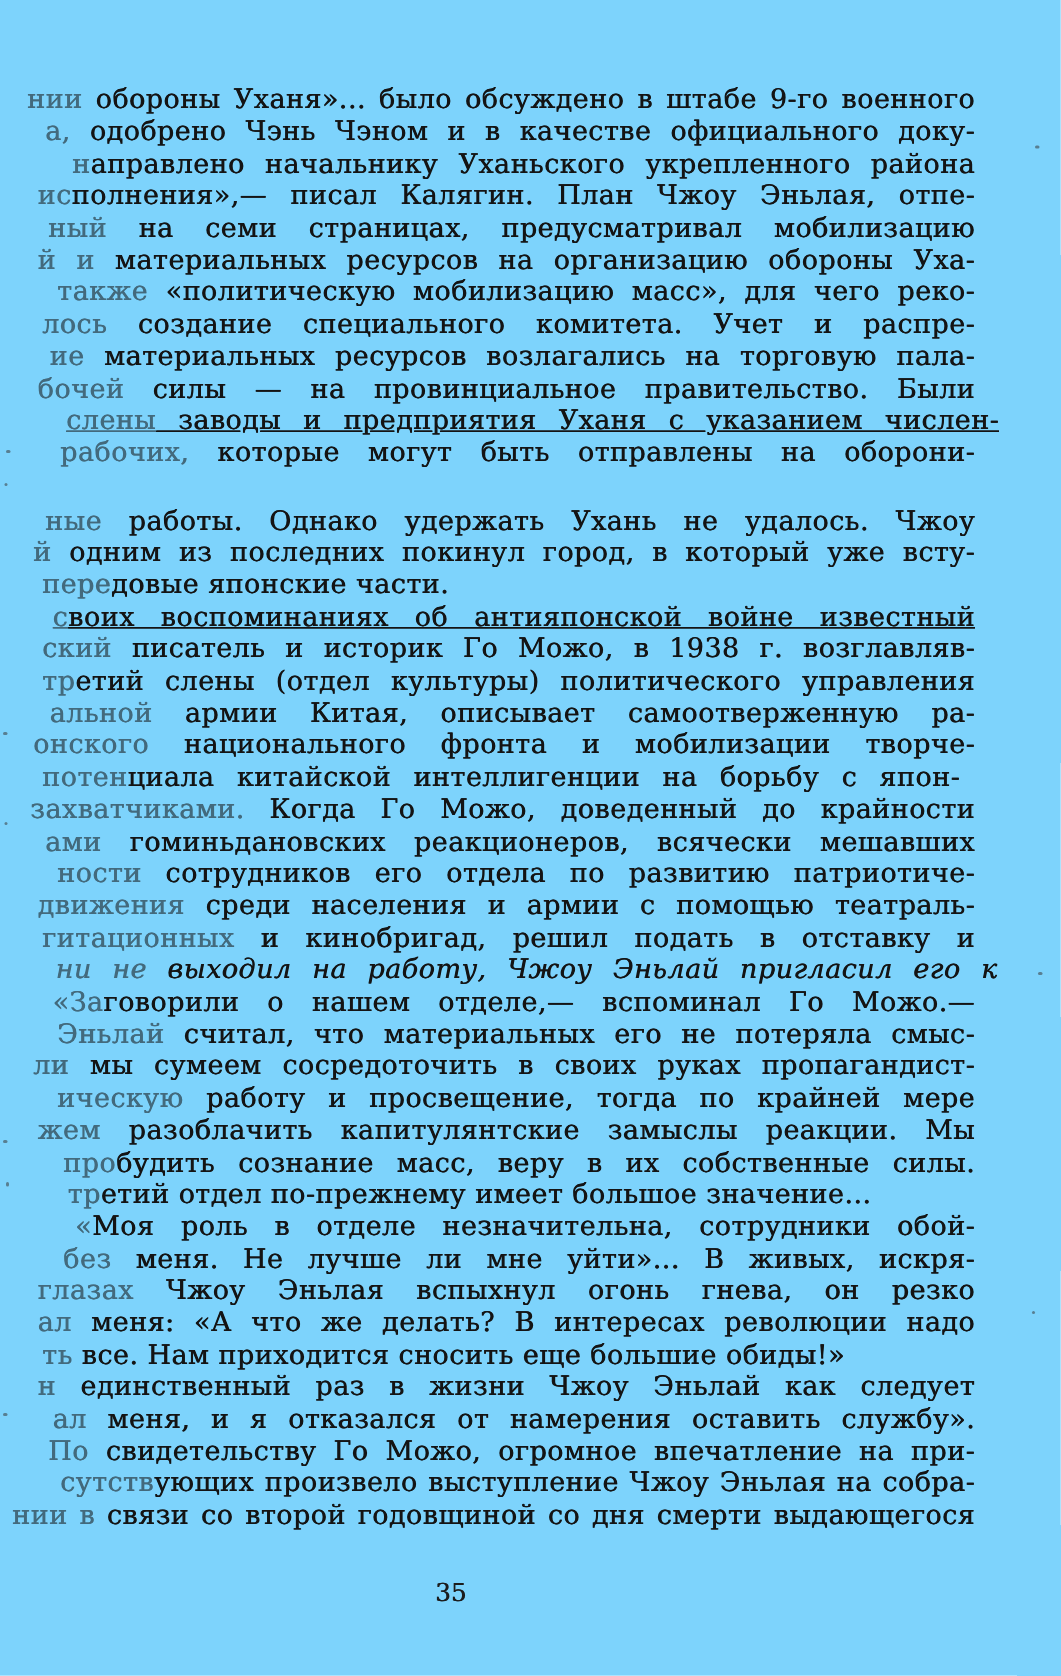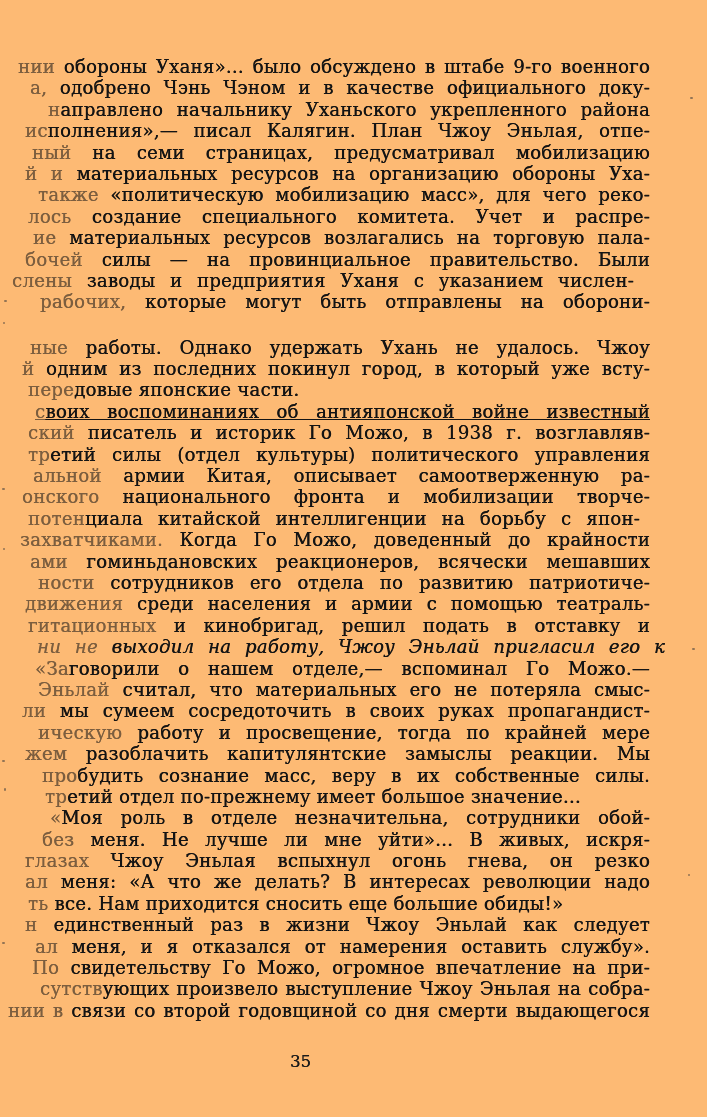--- a/index.html
+++ b/index.html
@@ -4,21 +4,21 @@
 <style>
   html, body { margin: 0; padding: 0; }
   body {
     width: 707px; height: 1117px;
     background: #ffffff;
     font-family: "DejaVu Serif", serif;
   }
   .page {
     position: relative;
     width: 707px; height: 1117px;
-    background: #fdba74;
+    background: #7dd3fc;
     overflow: hidden;
   }
   .text-block {
     position: absolute;
     top: 56px; left: 0; right: 0;
   }
   .line {
     height: 21.4px;
     line-height: 21.4px;
     font-size: 18px;
@@ -63,28 +63,28 @@
       <div class="line" style="margin-left: 18px; width: 632px;"><span class="pre">нии</span><span> обороны Уханя»... было обсуждено в штабе 9-го военного</span></div>
       <div class="line" style="margin-left: 30px; width: 620px;"><span class="pre">а,</span><span> одобрено Чэнь Чэном и в качестве официального доку-</span></div>
       <div class="line" style="margin-left: 48px; width: 602px;"><span class="pre">н</span><span>аправлено начальнику Уханьского укрепленного района</span></div>
       <div class="line" style="margin-left: 25px; width: 625px;"><span class="pre">ис</span><span>полнения»,— писал Калягин. План Чжоу Эньлая, отпе-</span></div>
       <div class="line" style="margin-left: 32px; width: 618px;"><span class="pre">ный</span><span> на семи страницах, предусматривал мобилизацию</span></div>
       <div class="line" style="margin-left: 25px; width: 625px;"><span class="pre">й и</span><span> материальных ресурсов на организацию обороны Уха-</span></div>
       <div class="line" style="margin-left: 38px; width: 612px;"><span class="pre">также</span><span> «политическую мобилизацию масс», для чего реко-</span></div>
       <div class="line" style="margin-left: 28px; width: 622px;"><span class="pre">лось</span><span> создание специального комитета. Учет и распре-</span></div>
       <div class="line" style="margin-left: 33px; width: 617px;"><span class="pre">ие</span><span> материальных ресурсов возлагались на торговую пала-</span></div>
       <div class="line" style="margin-left: 25px; width: 625px;"><span class="pre">бочей</span><span> силы — на провинциальное правительство. Были</span></div>
-      <div class="line" style="margin-left: 12px; width: 622px;"><span class="pre">слены</span><span> заводы и предприятия Уханя с указанием числен-</span></div>
+      <div class="line" style="margin-left: 44px; width: 622px; text-decoration: underline;"><span class="pre">слены</span><span> заводы и предприятия Уханя с указанием числен-</span></div>
       <div class="line" style="margin-left: 40px; width: 610px;"><span class="pre">рабочих,</span><span> которые могут быть отправлены на оборони-</span></div>
       <div class="line" style="margin-left: 30px; width: 620px; margin-top: 24px;"><span class="pre">ные</span><span> работы. Однако удержать Ухань не удалось. Чжоу</span></div>
       <div class="line" style="margin-left: 22px; width: 628px;"><span class="pre">й</span><span> одним из последних покинул город, в который уже всту-</span></div>
       <div class="line short" style="margin-left: 28px; width: 622px;"><span class="pre">пере</span><span>довые японские части.</span></div>
       <div class="line" style="margin-left: 35px; width: 615px; text-decoration: underline;"><span class="pre">с</span><span>воих воспоминаниях об антияпонской войне известный</span></div>
       <div class="line" style="margin-left: 28px; width: 622px;"><span class="pre">ский</span><span> писатель и историк Го Можо, в 1938 г. возглавляв-</span></div>
-      <div class="line" style="margin-left: 28px; width: 622px;"><span class="pre">тр</span><span>етий силы (отдел культуры) политического управления</span></div>
+      <div class="line" style="margin-left: 28px; width: 622px;"><span class="pre">тр</span><span>етий слены (отдел культуры) политического управления</span></div>
       <div class="line" style="margin-left: 33px; width: 617px;"><span class="pre">альной</span><span> армии Китая, описывает самоотверженную ра-</span></div>
       <div class="line" style="margin-left: 22px; width: 628px;"><span class="pre">онского</span><span> национального фронта и мобилизации творче-</span></div>
       <div class="line" style="margin-left: 28px; width: 612px;"><span class="pre">потен</span><span>циала китайской интеллигенции на борьбу с япон-</span></div>
       <div class="line" style="margin-left: 20px; width: 630px;"><span class="pre">захватчиками.</span><span> Когда Го Можо, доведенный до крайности</span></div>
       <div class="line" style="margin-left: 30px; width: 620px;"><span class="pre">ами</span><span> гоминьдановских реакционеров, всячески мешавших</span></div>
       <div class="line" style="margin-left: 38px; width: 612px;"><span class="pre">ности</span><span> сотрудников его отдела по развитию патриотиче-</span></div>
       <div class="line" style="margin-left: 25px; width: 625px;"><span class="pre">движения</span><span> среди населения и армии с помощью театраль-</span></div>
       <div class="line" style="margin-left: 28px; width: 622px;"><span class="pre">гитационных</span><span> и кинобригад, решил подать в отставку и</span></div>
       <div class="line" style="margin-left: 37px; width: 628px; font-style: italic;"><span class="pre">ни не</span><span> выходил на работу, Чжоу Эньлай пригласил его к</span></div>
       <div class="line" style="margin-left: 35px; width: 615px;"><span class="pre">«За</span><span>говорили о нашем отделе,— вспоминал Го Можо.—</span></div>

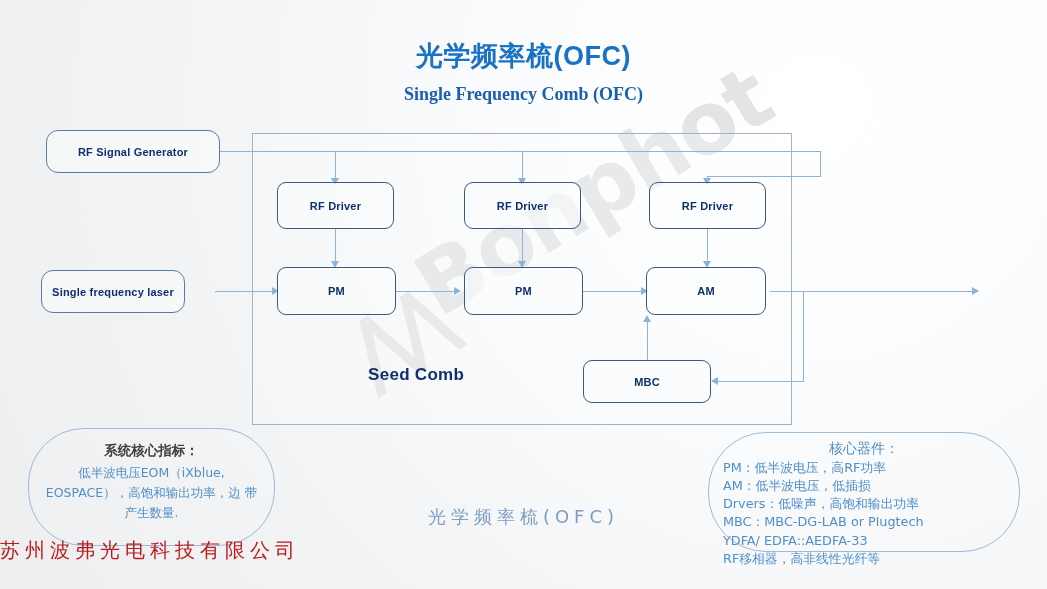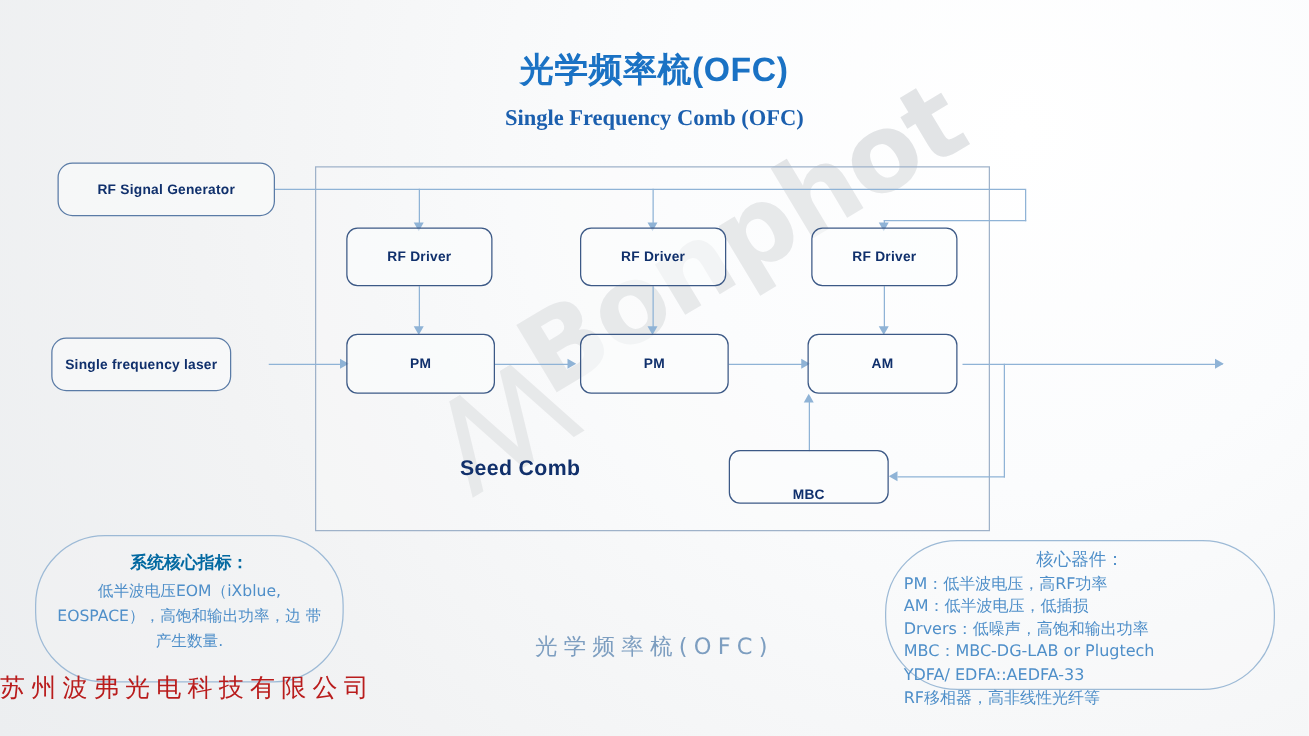--- a/index.html
+++ b/index.html
@@ -91,21 +91,21 @@
     position:absolute;box-sizing:border-box;
     border:1.4px solid #9dbad6;
     background:rgba(255,255,255,0.12);
     color:#4f8fc9;text-align:center;
     font-family:"DejaVu Sans",sans-serif;
   }
   .note-left{
     left:28px;top:428px;width:247px;height:118px;border-radius:56px;
     padding:11px 16px;font-size:12.5px;line-height:1.58;
   }
-  .note-left .hd{font-weight:700;font-size:13.5px;color:#0369a1;display:block;margin-bottom:2px;}
+  .note-left .hd{font-weight:700;font-size:13.5px;color:#404040;display:block;margin-bottom:2px;}
   .note-right{
     left:708px;top:432px;width:312px;height:120px;border-radius:58px;
     padding:6px 14px;font-size:12.8px;line-height:1.42;text-align:left;
     color:#4f8fc9;
   }
   .note-right .hd{display:block;text-align:center;font-size:14px;}
   .note-right .row{display:block;white-space:nowrap;}
 
   
   .foot1{
@@ -188,21 +188,21 @@
   <div class="node" style="left:277px;top:267px;width:119px;height:48px;">
     <span>PM</span>
   </div>
   <div class="node" style="left:464px;top:267px;width:119px;height:48px;">
     <span>PM</span>
   </div>
   <div class="node" style="left:646px;top:267px;width:120px;height:48px;">
     <span>AM</span>
   </div>
 
-  <div class="node" style="left:583px;top:360px;width:128px;height:43px;align-items:flex-end;">
+  <div class="node" style="left:583px;top:360px;width:128px;height:43px;">
     <span>MBC</span>
   </div>
 
   <div class="note note-left">
     <span class="hd">系统核心指标：</span>
     <span>低半波电压EOM（iXblue,</span>
     <span>EOSPACE），高饱和输出功率，边</span>
     <span>带产生数量.</span>
   </div>
 

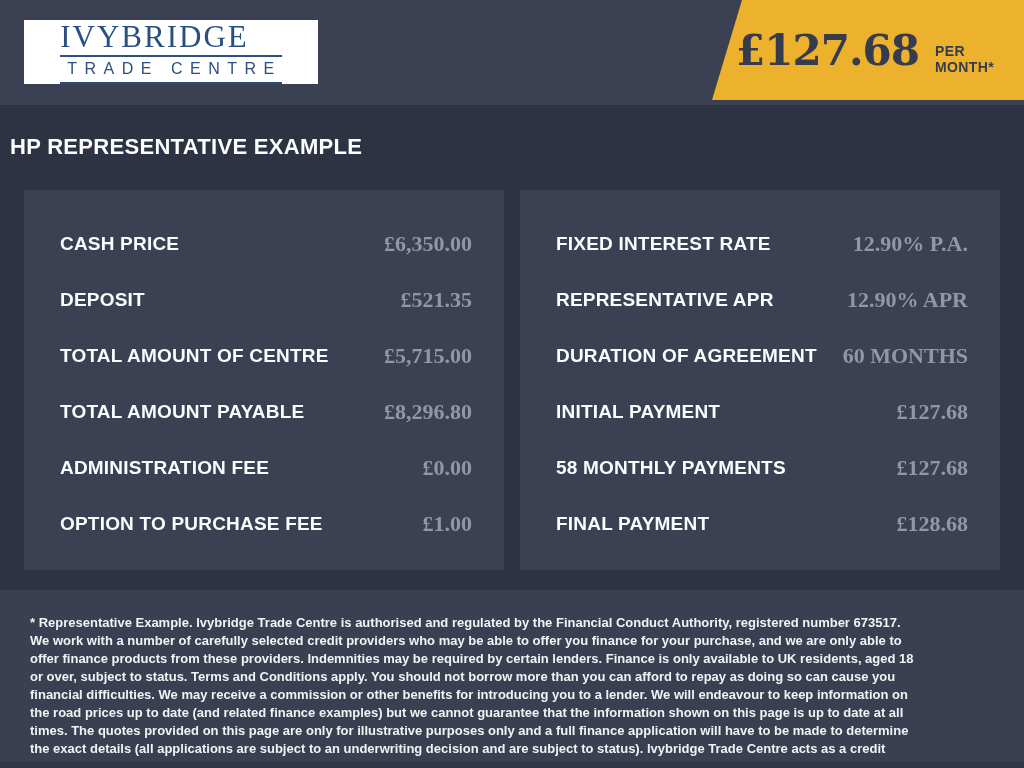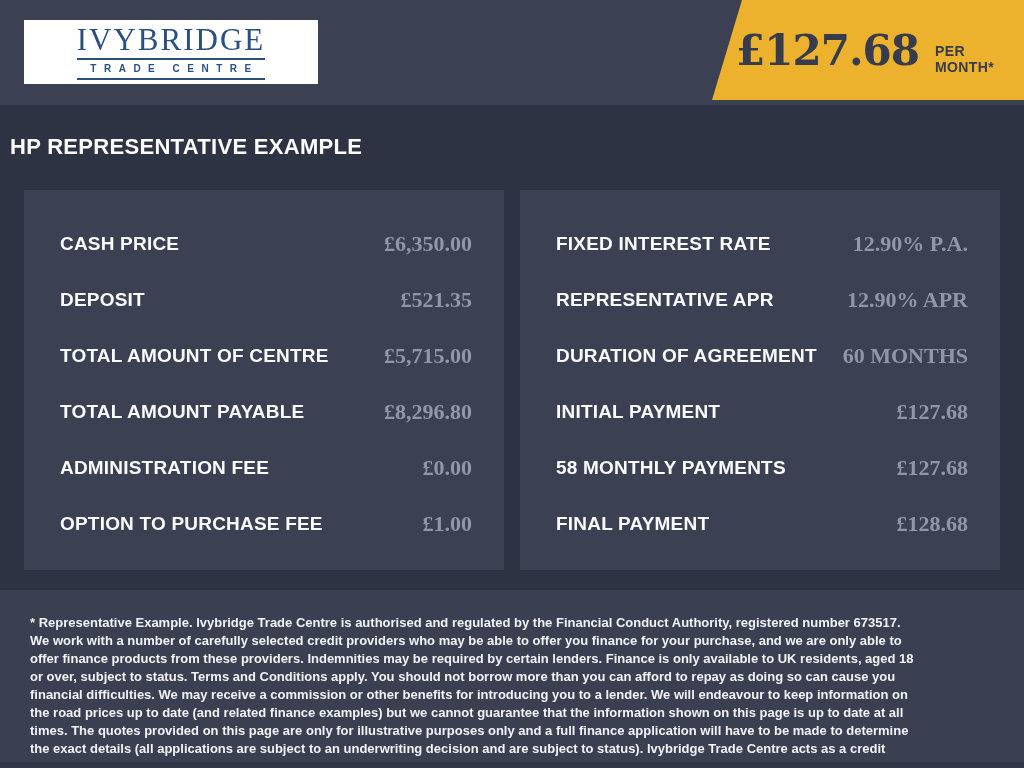--- a/index.html
+++ b/index.html
@@ -10,28 +10,28 @@
     overflow: hidden;
   }
   .page { position: relative; width: 1024px; height: 768px; background: #2E3343; }
 
   
   .header { position: absolute; top: 0; left: 0; width: 1024px; height: 105px; background: #3B4052; }
   .logo-box {
     position: absolute; left: 24px; top: 20px; width: 294px; height: 64px;
     background: #ffffff; display: flex; align-items: center; justify-content: center;
   }
-  .logo-inner { text-align: center; }
+  .logo-inner { text-align: left; }
   .logo-title {
     font-family: "Liberation Serif", serif;
     font-size: 31px; letter-spacing: 2px; color: #2A5082;
     line-height: 1; padding-bottom: 3px; border-bottom: 2px solid #2A5082;
   }
   .logo-sub {
-    font-size: 10px; letter-spacing: 7.5px; color: #2A5082; font-weight: bold;
+    font-size: 16px; letter-spacing: 7.5px; color: #2A5082; font-weight: normal;
     padding: 3px 0 4px 7px; border-bottom: 2px solid #2A5082;
   }
   .banner {
     position: absolute; top: 0; right: 0; width: 314px; height: 100px;
     background: #ECB22E;
     clip-path: polygon(32px 0, 100% 0, 100% 100%, 2px 100%);
     display: flex; align-items: center; justify-content: center;
     padding-left: 26px; box-sizing: border-box;
   }
   .banner-amount {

==================================================

Work order: In the listing above, find the line containing "слены (отдел культуры) политического управления</span></div>" and the line containing "борьбу с япон-</span></div>", then repeat those two lines and everything between them exactly.

Answer below:
+      <div class="line" style="margin-left: 28px; width: 622px;"><span class="pre">тр</span><span>етий слены (отдел культуры) политического управления</span></div>
       <div class="line" style="margin-left: 33px; width: 617px;"><span class="pre">альной</span><span> армии Китая, описывает самоотверженную ра-</span></div>
       <div class="line" style="margin-left: 22px; width: 628px;"><span class="pre">онского</span><span> национального фронта и мобилизации творче-</span></div>
       <div class="line" style="margin-left: 28px; width: 612px;"><span class="pre">потен</span><span>циала китайской интеллигенции на борьбу с япон-</span></div>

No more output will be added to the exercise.